Fields of Play
The Difference Between Artistic Competition and Athletic Competition
This winter, I caved in and followed local singing competition Star Académie. To my defense, my parents who are living abroad were watching it too and it was a fun weekly touchpoint for us. At one point, the participants met with Patrick Bruel, a famous French singer-songwriter. He was telling them about the music industry, and how they should prepare as they entered this scary world. In that moment, he said something that has stuck with me. Here's a loosely translated version:
"There is a place for everyone. That's the difference between artistic competition and athletic competition."
—Patrick Bruel
I really resonate with that. Personally, I've never understood the whole thing around sports. It feels so arbitrary. Teams, winners, losers, rules, penalties. Why?
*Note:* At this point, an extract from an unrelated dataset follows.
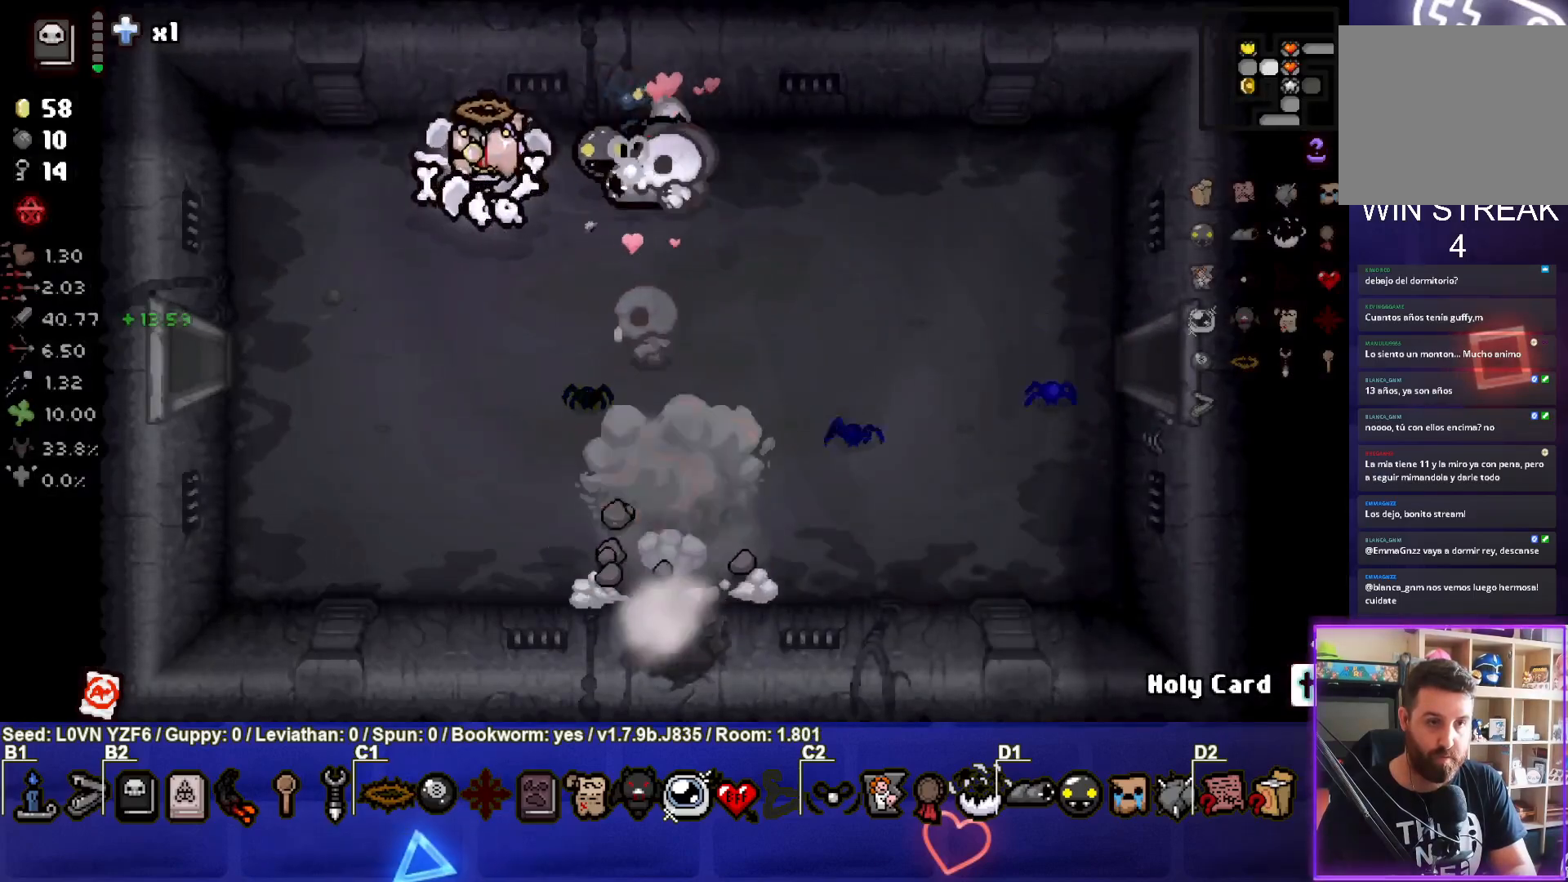
{"buttons": [], "left_stick": "down-right", "events": [[300, "left_stick", "down"], [467, "left_stick", "down-right"]]}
This relates to a piece of mine that was published in local design magazine Pica in 2015 where I designed a spread comparing the fields of various sports. Here's the writeup that accompanied the piece:
The pleasure of play largely comes from the possibility of victory. The competitive aspect is primordial in that it sparks enthusiasm, motivation, even participation itself. To allow for the determining of a winner or winners, and a loser or losers, there must be precise parameters within which the game is defined.
Even the most innocent games, imagined by kids during recess are given criteria for victory, a raison d'être. The rules and limitations define the very practice of the game or sport; whether they be penalties the referee can impose, the allowed number of players per team or even the painted lines that bound the field.
Fields of Play addresses this paradox; the contradiction between the pleasure brought by playing the game or sport, and the rigidity of the rules, this indispensable necessity that punctuates it. Which goes to show how reason infiltrates all human activity, as playful as it may be.
So that's my take around sports. Whereas for the artistic competition that Bruel was referring to, the field of play is infinite. It's about everyone playing together, playing their own game, in parallel, sharing the space. It's about artists expressing themselves and sharing their voice, their honesty. All artists get to carve out their own space as they find their fans.